Minos

by Elizabeth Ann   Jul 1, 2007


<<Glide, yon spurned lover. Traipse within your dour room, playing yon solemn tune. Through thine drapery is welcome, a sprawling scrutiny finds us giddy, conforming my fortune net. Scrupulous your clever wit born of yesterdays desire, now just a lance through your network of deceit.>>

You ask, (When did it get so cold), and I answered/ (the founded spring befell us winter, creeping liked its solitude. Shorn with excess and blotted contentment, I became as transparent.)

Crediting a forthcoming boredom I was frivolous, untoward its sedition became your seduction. Only now has made me glib, faced with a multitude of convictions.

I am bent on destruction, possessive of my province, and wholly liberated of my discipline; scrupulous though my winged catchments might be, it is for me to dine alone on its treasure.

<<Though I do miss your distraction for its timelessness, you were but a child; moved by mine volition to become as everlasting.>> Thus was both our dissolution, that either one us could be whole within the other/ a near dead thing compared to thee where within thee I ve felt himself//and wherewithal mine heat I d surpassed my brothers hellish delight// hind his plight in his very name: Dante s Inferno. For it is I who paves the way, now as forever my tomb hither my fate, I am the way to the City of Woe. I am the way unto a Forsaken People///over the Old names of Geryon and Minotaur, a New Name rides upon unwilling Centaur.

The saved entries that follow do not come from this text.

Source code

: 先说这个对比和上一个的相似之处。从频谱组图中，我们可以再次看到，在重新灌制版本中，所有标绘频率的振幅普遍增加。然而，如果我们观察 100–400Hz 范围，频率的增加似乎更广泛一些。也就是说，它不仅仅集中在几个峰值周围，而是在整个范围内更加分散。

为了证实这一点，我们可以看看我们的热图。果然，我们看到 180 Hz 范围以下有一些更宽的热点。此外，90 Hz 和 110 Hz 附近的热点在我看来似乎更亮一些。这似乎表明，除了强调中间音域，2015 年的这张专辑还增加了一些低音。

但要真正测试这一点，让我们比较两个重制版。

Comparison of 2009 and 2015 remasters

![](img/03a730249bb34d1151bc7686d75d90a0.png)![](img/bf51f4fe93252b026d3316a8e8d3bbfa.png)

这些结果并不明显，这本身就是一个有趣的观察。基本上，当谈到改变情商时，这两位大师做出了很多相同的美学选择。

Thence my audience had turned my wine to water, only to be used by my formidable attention by so much curiosity afforded by the immortals idyllic verse, that where I had been overrun with crushing guilt madness had forestalled. Hence my native lust yielded, heralding my member swift to poke the gods themselves. I remembered the warm spring, the fraction of sun I hoarded till I spent// until now impossible to express, *cataclysmic*.

Where aloft in Heaven we are made angels, but wrongly accused of feeling nothing I became its bastard. I sought the bowels as my passage, for wither this meager trap I bow to unearthly reprimand, as without I will become its seeker-the moral head of this quest-stranger to deprivation, new patron of deliverance.

I am yet remembered by name, once upon a time The Great Traitor, Paolo// fastidious in hind affair with passions mistress, the effervescent Francesca. So I was forced to ground and withered unto this depravity. How long until his forgiveness, held for mine apology I would never give? Thus abandoned of hope I won with principle, removing the differential voice infuriating my remorse

At large, my flame couldn t be discerned amongst the greater, infernal pyres. Lured by promise and a much conditioned madness, I headed for the Soul s Demise// Cocytus. Strapped with pain there remained only my surer wisdom// to know nothing was to be whole, to know nothing was certainty// to be complete was to be nothing.

As Only Those Elements Cannot Wear

I will take my final bow to Judas, and together we will lay in Judecca// forever.